“Damals hat man uns für verrückt erklärt”
Er ist Autor und Visionär, vor allem aber gilt er als ein Pionier der Umweltbewegung: der Amerikaner Ernest Callenbach. Zwei Wochen reist der 80-Jährige derzeit durch Deutschland. Callenbach hält Vorträge, informiert sich über Projekte und trifft die Oberbürgermeister mehrerer Städte, bevor ihm dann kommende Woche die Ehrendoktorwürde der Universität Freiburg im Breisgau verliehen wird. Gestern machte Callenbach Station in Föhren, wo er sich im Industriepark Region Trier das derzeit landesweit größte Solarkraftwerk anschaute. Heute Abend hält der Autor des vor mehr als drei Jahrzehnten erschienenen Zukunftsromans “Ecotopia” einen Vortrag in der Stadtbibliothek.
TRIER. Es gibt wohl wenig geeignetere Menschen als Ernest Callenbach, um sich ein Lob für ökologisches Engagement abzuholen: 1975 hat er mit seinem Bestseller “Ökotopia” den Entwurf einer ökologischen und sozialen Utopie vorgelegt und gilt seither als Visionär, dessen Werk in einem Atemzug mit dem Aldous Huxleys genannt wird. Es ist also durchaus im beiderseitigen Interesse, wenn der prominente Autor die Photovoltaik-Anlage in Föhren in Augenschein nimmt. Deren Eigentümer, die Stadtwerke Trier, hätten nun auch für sich “das Geschäftsmodell der Nachhaltigkeit entdeckt”, erklärt der Projektleiter dem Gast.
Selbst das Schmuddelwetter hält den Kalifornier nicht vom ausgiebigen Besichtigen der Anlage ab. “Was mich hier am stärksten beeindruckt, ist diese Stille”, sagt er mit Blick auf die 25 Hektar große Fläche im Industriepark Region Trier, die mit rund 112.000 Solarmodulen überzogen ist. Und weil er Schriftsteller ist, findet er natürlich auch einen schönen Vergleich: “Es ist, als würde man einer Pflanze zuschauen, die Photosynthese betreibt. Hier wird Energie erzeugt, aber man bekommt absolut nichts davon mit”.
Anlagen wie diese, so ist er sich sicher, stehen für ein neues ökologisches Bewusstsein. Das sei auch festzumachen an einem Trend, den er seit Kurzem auch in den USA beobachtet: Kinder bewirtschaften in ihren Schulen kleine Gärten und lernen so spielerisch den Umgang mit Nachhaltigkeit: “Ich habe Hoffnung, wenn ich sehe, dass eine Generation mit einem Bewusstsein für Ökologie nachrückt. Das ist wirklich etwas Neues”, sagt er.

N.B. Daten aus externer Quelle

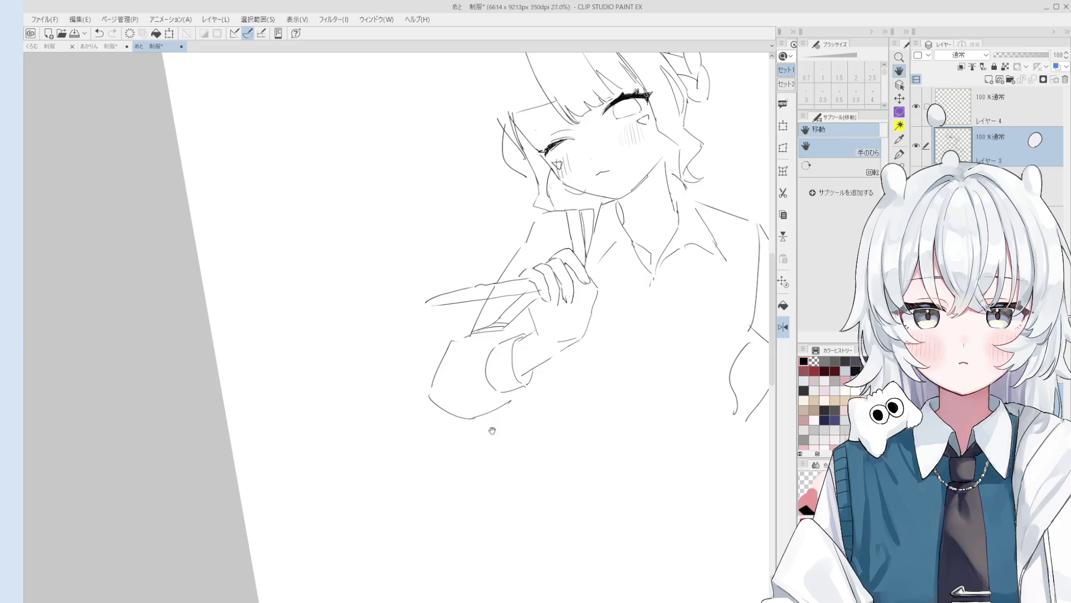
key(e)
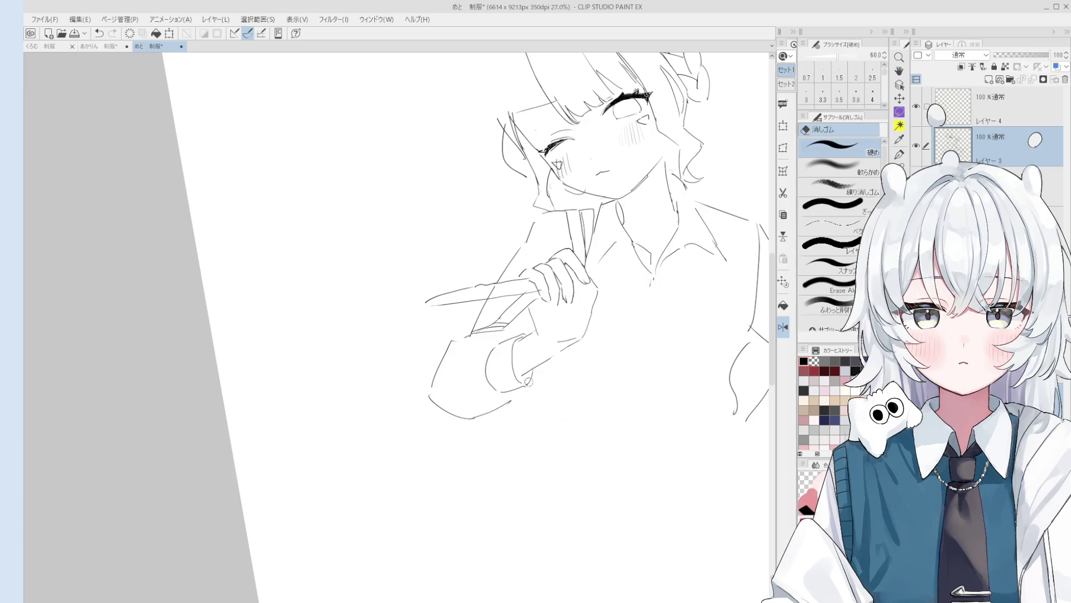
mouse_move(484, 423)
mouse_down()
mouse_move(500, 410)
mouse_move(518, 484)
mouse_move(494, 429)
mouse_move(479, 456)
mouse_up()
key(bracketright)
key(bracketright)
key(p)
key(ctrl+z)
mouse_move(499, 408)
mouse_down()
mouse_move(459, 475)
mouse_move(514, 490)
mouse_up()
Step: Try a curved stroke along the sleeve bottom, then erase it
key(e)
key(p)
mouse_move(474, 451)
mouse_down()
mouse_move(508, 496)
mouse_move(559, 478)
mouse_move(522, 496)
mouse_up()
key(e)
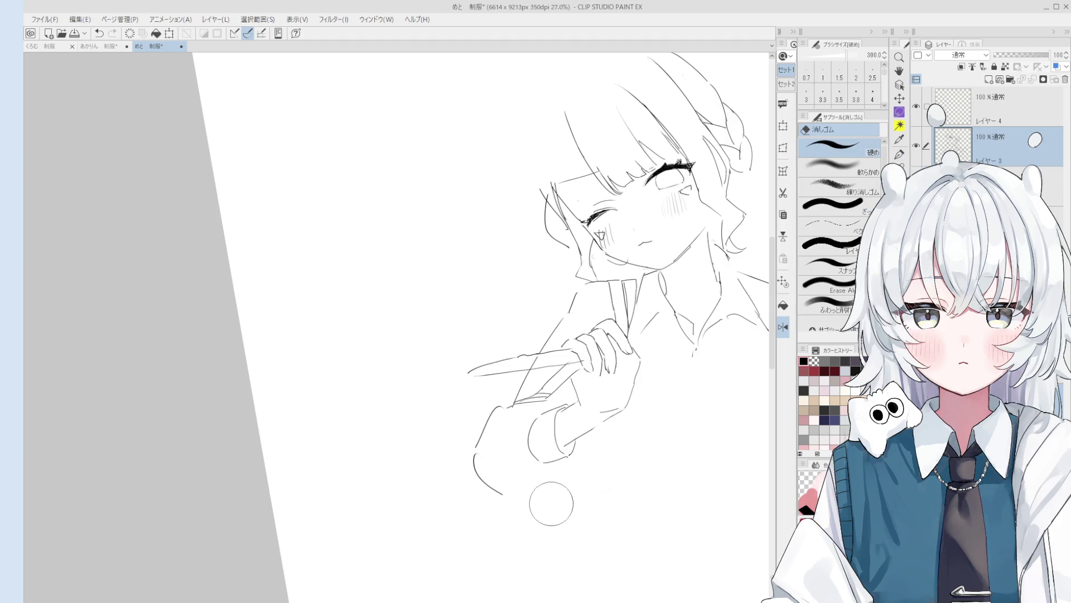
key(p)
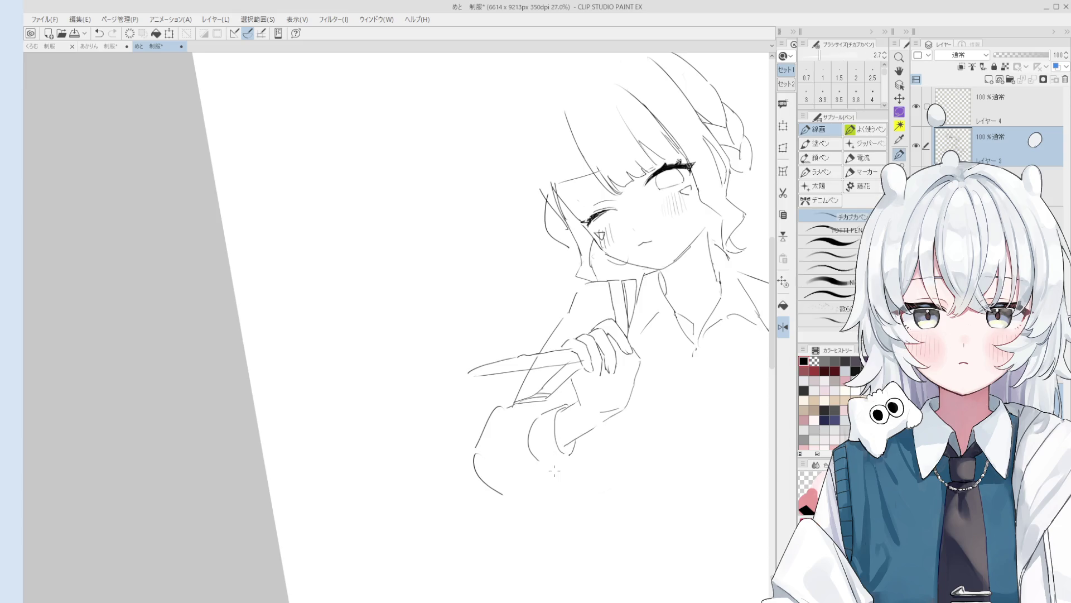
scroll(567, 463, up, 3)
scroll(570, 454, down, 1)
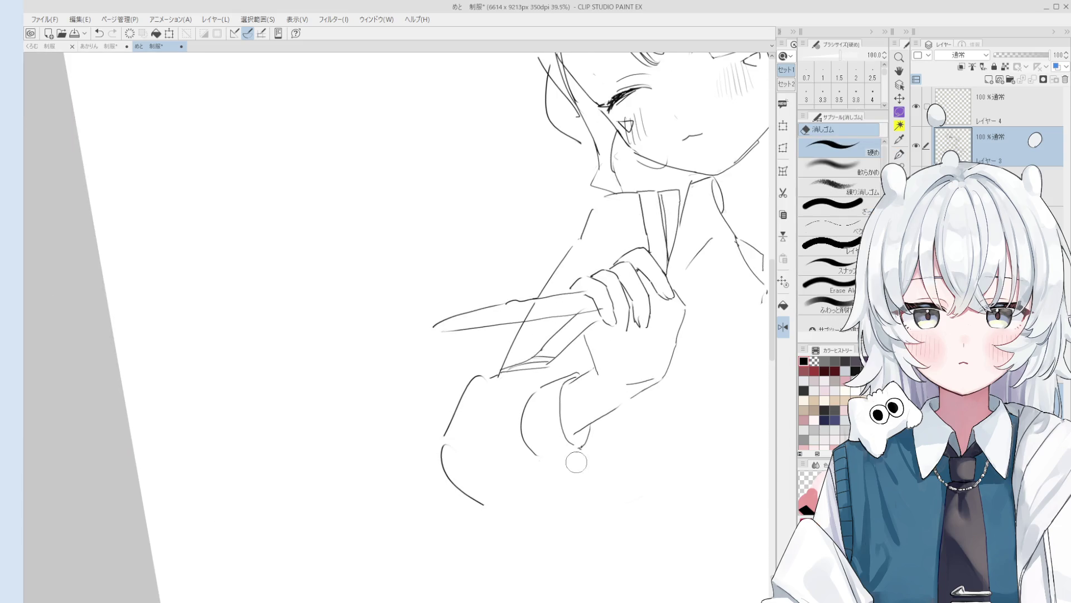
Step: With the whole figure in view, erase part of the lower cuff line using a smaller eraser
key(h)
scroll(576, 454, down, 3)
drag(668, 424, 594, 419)
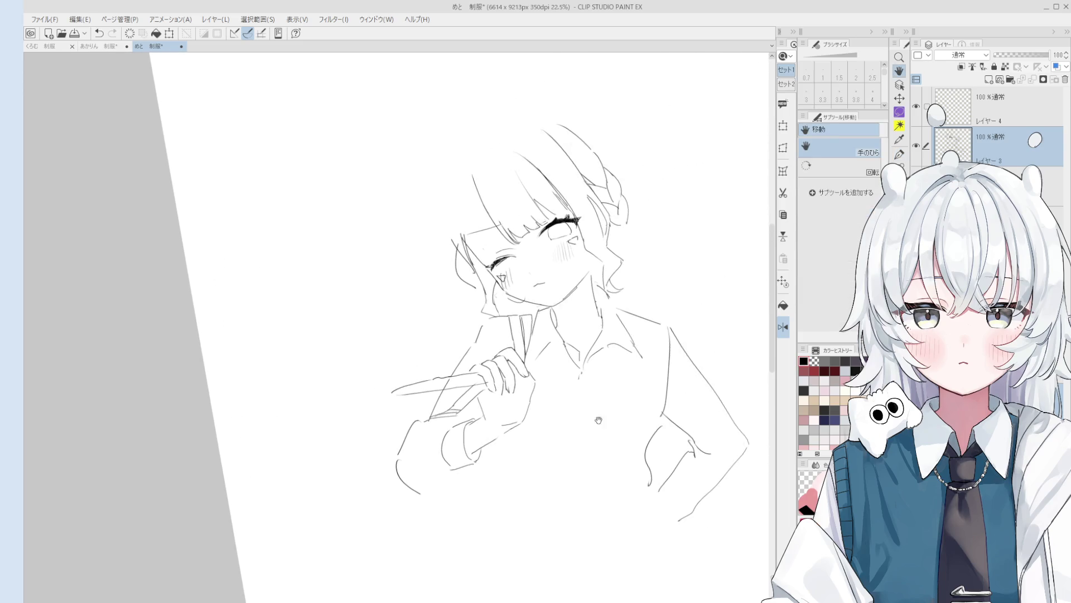
scroll(555, 397, up, 3)
key(p)
scroll(485, 431, up, 1)
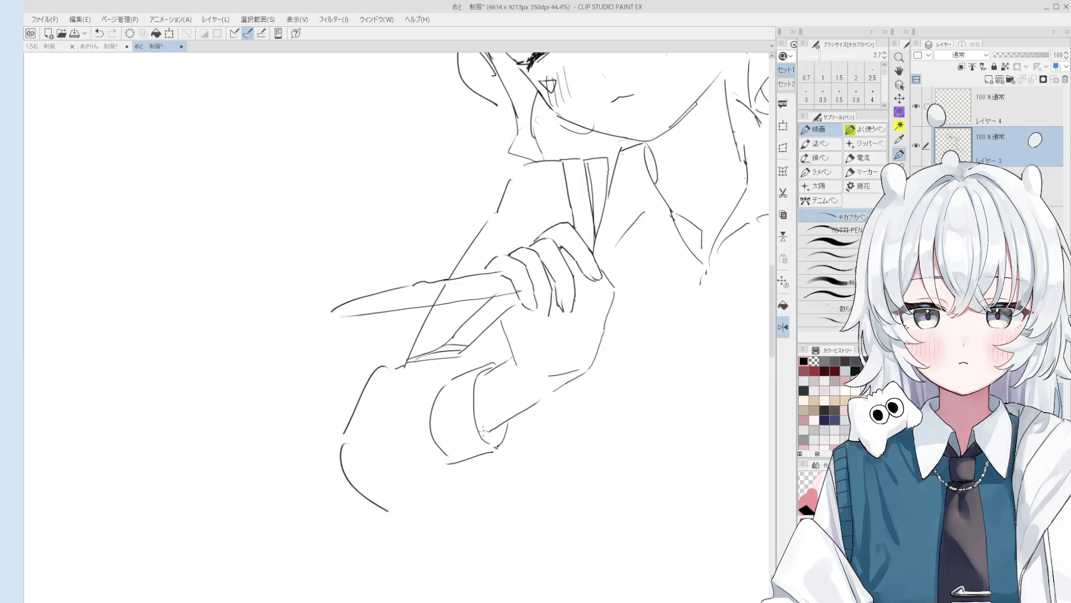
key(e)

Mehr als 30 Jahre ist es her, dass sein Buch erstmals erschienen ist. Seitdem ist viel passiert: Umweltbewegungen sind entstanden, verschwunden und wieder aufgetaucht, das Internet wurde erfunden und viele seiner damals utopischen Ideen wie Telefonkonferenzen oder digitalisierte Bücher sind heute Gang und Gäbe. Aber auch seine Forderungen an die Umweltpolitik werden immer gesellschaftsfähiger. Vor kurzem titelte die New York Times “The Novel that predicted Portland” und stellte in ihrem Artikel fest, dass viele der “Green Movement”-Errungenschaften bereits in Ökotopia eine Rolle spielten. Das ist für Callenbach immer noch unglaublich: “Damals hat man uns wegen diesen Ideen für verrückt erklärt”.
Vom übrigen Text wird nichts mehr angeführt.